Long Run was retired after his Carlisle defeat, leaving his rider without an obvious Grand National mount. However, Waley-Cohen has won six times over the famous green fences, in the Becher Chase, the Topham and the Fox Hunters, putting him into the conversation for any spare rides.

Carberry, meanwhile, has completed the course four times from five Grand National rides, including last year on First Lieutenant, a ride she was given only because Bryan Cooper was suspended for whip-related offences. This time, Carberry has herself fallen foul of the whip rules for her winning ride in the Foxhunter Chase at the Cheltenham Festival, resulting in a seven-day ban that will end on Grand National day.

Bans for amateur jockeys are only enforced on days when there are races specifically aimed at them, leading at least one paper to report on Monday that Waley-Cohen could compete in the Grand National. But this is not the case, as the British Horseracing Authority has clarified, because the race after the National is restricted to amateurs and conditional jockeys.

Thistlecrack’s many new fans could get two more chances to see him this jumps season, according to Colin Tizzard, trainer of the unchallenged World Hurdle winner.

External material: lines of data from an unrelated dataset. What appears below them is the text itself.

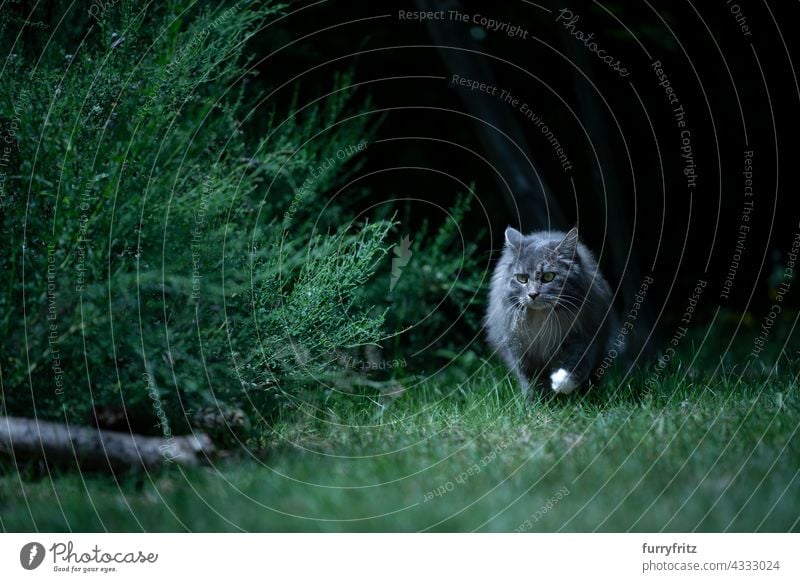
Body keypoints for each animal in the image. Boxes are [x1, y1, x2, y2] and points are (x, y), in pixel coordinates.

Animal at [484, 226, 616, 394]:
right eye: (522, 279)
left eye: (548, 277)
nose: (533, 294)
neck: (540, 318)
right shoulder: (518, 348)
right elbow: (530, 381)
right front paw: (536, 399)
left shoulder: (586, 335)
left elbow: (577, 363)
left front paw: (560, 383)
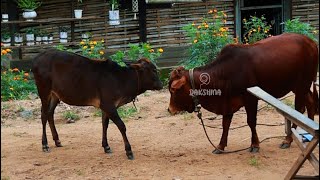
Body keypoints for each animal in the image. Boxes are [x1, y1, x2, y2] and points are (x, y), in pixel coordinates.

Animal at [32, 48, 162, 159]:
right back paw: (45, 144)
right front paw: (129, 151)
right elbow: (121, 126)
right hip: (44, 91)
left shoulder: (105, 106)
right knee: (43, 115)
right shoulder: (109, 105)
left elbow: (105, 124)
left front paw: (106, 146)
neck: (121, 79)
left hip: (55, 95)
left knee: (50, 114)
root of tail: (38, 57)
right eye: (154, 70)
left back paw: (57, 140)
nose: (161, 85)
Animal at [169, 33, 318, 153]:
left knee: (299, 110)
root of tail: (311, 42)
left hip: (302, 84)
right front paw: (220, 146)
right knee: (310, 103)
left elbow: (251, 121)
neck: (225, 73)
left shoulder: (250, 98)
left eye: (174, 89)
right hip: (299, 87)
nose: (170, 109)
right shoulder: (227, 101)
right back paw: (309, 134)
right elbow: (225, 124)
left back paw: (288, 140)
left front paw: (255, 145)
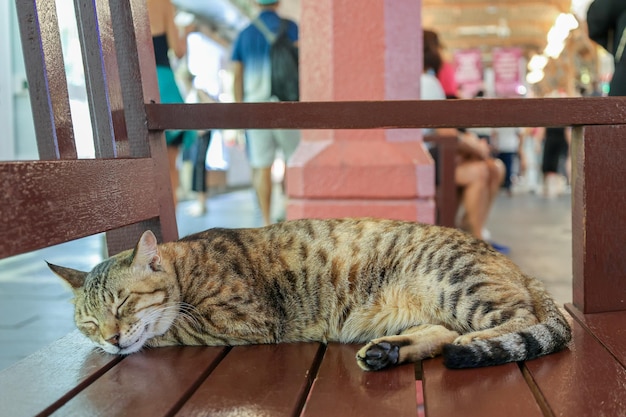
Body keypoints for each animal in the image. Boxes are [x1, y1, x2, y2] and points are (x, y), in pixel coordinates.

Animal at [48, 216, 572, 368]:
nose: (111, 338)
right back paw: (388, 351)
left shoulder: (240, 318)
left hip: (458, 285)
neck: (186, 266)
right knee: (440, 333)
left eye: (123, 303)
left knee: (522, 319)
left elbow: (167, 330)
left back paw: (472, 341)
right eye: (89, 322)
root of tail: (516, 266)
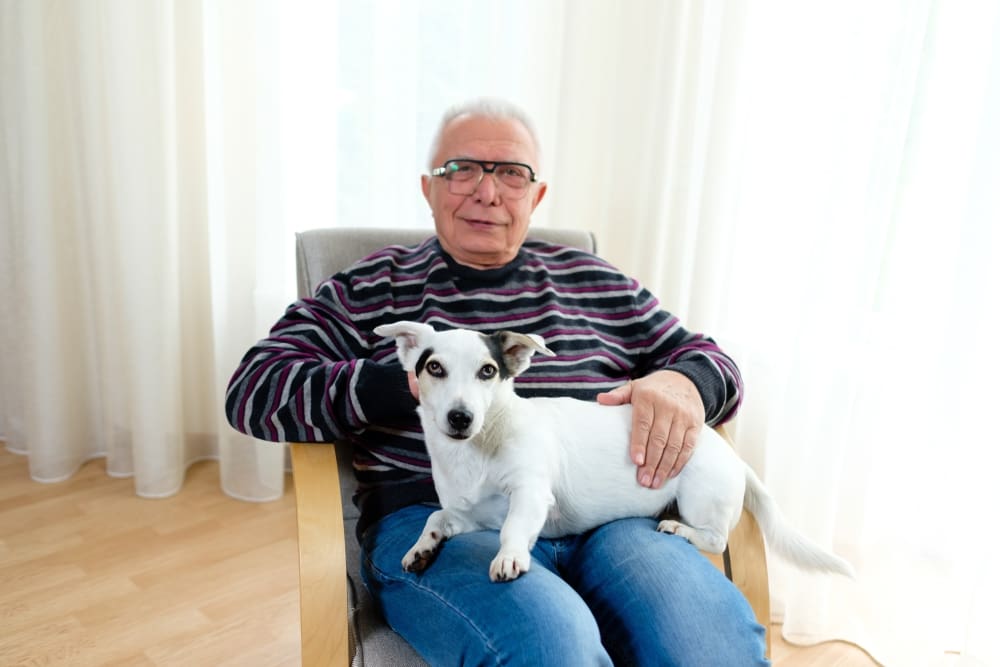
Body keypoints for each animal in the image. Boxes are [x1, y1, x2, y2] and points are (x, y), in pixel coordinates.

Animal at [376, 320, 852, 580]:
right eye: (433, 368)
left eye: (488, 371)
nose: (461, 418)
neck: (477, 449)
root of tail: (735, 457)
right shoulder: (471, 516)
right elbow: (436, 518)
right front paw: (422, 548)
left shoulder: (530, 495)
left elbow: (513, 530)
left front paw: (509, 557)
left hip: (700, 496)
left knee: (715, 538)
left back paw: (681, 530)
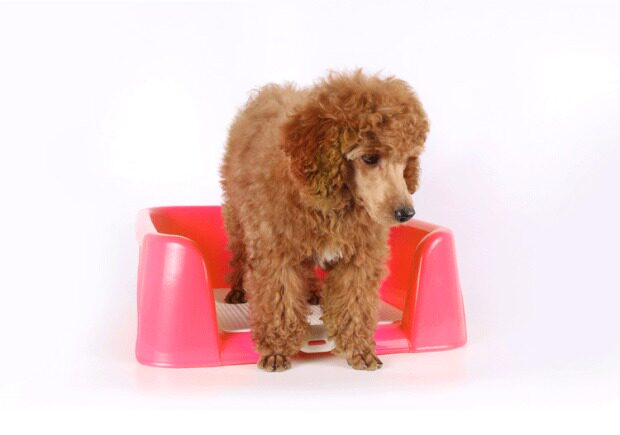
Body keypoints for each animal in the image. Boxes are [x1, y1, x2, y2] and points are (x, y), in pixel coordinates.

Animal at [219, 70, 429, 371]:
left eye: (406, 160)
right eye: (369, 158)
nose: (405, 213)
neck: (334, 203)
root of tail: (267, 92)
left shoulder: (359, 257)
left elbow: (354, 303)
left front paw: (358, 349)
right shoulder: (276, 251)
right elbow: (280, 300)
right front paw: (276, 349)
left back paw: (312, 292)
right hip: (238, 216)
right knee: (238, 252)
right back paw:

The eight-year-old, who hacked up by seven lengths at the Cheltenham Festival last week, is being aimed at a race during Aintree’s Grand National meeting and could go over to Ireland for the Punchestown Festival three weeks later.

“As long as the ground is OK and the horse is in good form, I don’t see any reason not to take him to Aintree,” Tizzard said. “I know he’s had four runs already [this winter]but his races have been nicely spaced out and he seems to have come out of Cheltenham very well.

“He came back home well, he hasn’t turned a hair and doesn’t look like he had a particularly hard race, although when you get into that top league the races are bound to take something out of you. We’re very happy with him and, as long as the ground is on the soft side of good, he’ll go to Aintree and we’ll see where we are after that.”